Moving into Later Career - Innovator
After 20 years I feel like I’ve finally unlocked optionality in my career. But I’m still testing out hypotheses within this phase—taking on board roles, exploring differentiated advising opportunities and even interim executive work. Each of these roles leverages competencies developed in the optimizer, builder and innovator phases of my career. I need to draw on these skills differently depending on the engagement, growth motion, and problem I’m helping solve.
Wrapping it all up
My career trajectory probably looks different than yours. That’s okay. Not everyone wants to unlock optionality in the same way I did. Some people really love optimizing and want to do that forever. Still others are happy being a builder for most of their career and taking on the challenges of a growth innovator. All of these are fine outcomes as long as you avoid these pitfalls:
Your title ≠ your impact. You can be a Head of Growth at a 5 person company or a Growth Manager at a rocketship. For your career, what matters is to find the company with the right trajectory and a high ceiling for you.

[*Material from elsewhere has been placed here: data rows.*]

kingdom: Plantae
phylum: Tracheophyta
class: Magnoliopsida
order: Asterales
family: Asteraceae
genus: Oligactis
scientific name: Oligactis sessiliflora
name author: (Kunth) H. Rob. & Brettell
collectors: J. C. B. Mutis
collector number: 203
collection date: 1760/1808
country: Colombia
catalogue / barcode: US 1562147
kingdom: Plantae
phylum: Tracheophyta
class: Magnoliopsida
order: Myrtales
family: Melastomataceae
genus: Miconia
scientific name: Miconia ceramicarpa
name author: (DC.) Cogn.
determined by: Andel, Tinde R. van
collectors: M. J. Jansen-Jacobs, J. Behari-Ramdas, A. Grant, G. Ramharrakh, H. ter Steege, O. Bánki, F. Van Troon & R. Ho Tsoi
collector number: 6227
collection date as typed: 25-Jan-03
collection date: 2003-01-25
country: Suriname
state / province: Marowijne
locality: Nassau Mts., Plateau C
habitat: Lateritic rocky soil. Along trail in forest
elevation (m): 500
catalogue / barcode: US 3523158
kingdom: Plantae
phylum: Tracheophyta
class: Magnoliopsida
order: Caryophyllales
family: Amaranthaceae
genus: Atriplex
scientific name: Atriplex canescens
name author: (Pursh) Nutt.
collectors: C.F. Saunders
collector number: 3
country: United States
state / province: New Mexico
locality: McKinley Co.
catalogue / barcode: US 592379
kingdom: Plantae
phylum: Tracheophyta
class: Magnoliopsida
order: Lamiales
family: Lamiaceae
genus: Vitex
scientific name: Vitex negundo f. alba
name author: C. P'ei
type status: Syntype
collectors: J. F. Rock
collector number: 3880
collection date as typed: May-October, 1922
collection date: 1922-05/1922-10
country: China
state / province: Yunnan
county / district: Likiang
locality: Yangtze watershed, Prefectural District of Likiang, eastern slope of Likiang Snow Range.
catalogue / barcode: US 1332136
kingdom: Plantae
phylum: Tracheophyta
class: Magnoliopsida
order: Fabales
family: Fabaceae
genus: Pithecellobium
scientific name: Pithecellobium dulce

Find a company that has interesting growth problems, not interesting everything problems. While your leadership will be valuable at both if you're focusing on impact you want a place where you can spend your time on growth rather than other issues.
Don’t go for optionality too early. Must like how the world doesn’t need 25 year old startup coaches it also doesn’t need a bunch of advisors with only 2-3 years of actual experience.
I’d love to hear about other people’s career trajectories. Leave me a comment or reply to let me know where you are on your journey.
Hey Adam,
Been following you since you were my instructor in the Growth Series Cohort back in March.
Super helpful content as always. I'm in the middle of a weird spot and wanted to get your take.
I spent the first 3 years of my growth career as an optimizer where i developed my skills in Lead generation (Paid acquisition & SEO), i then moved to a startup where i played more of a Builder role.
I was recently laid off and have been on the hunt for the last 3 months. However I feel like I'm in a bit of a weird spot. I don't quite have enough experience as a builder to be taken seriously by Startups / orgs that seem to be further along, and my experience as an optimizer was over 2.5 years ago so my skills / recall of those experiences are a bit rusty.
Any take on how I should proceed?
Thank you!
Your growth competency model is really really good.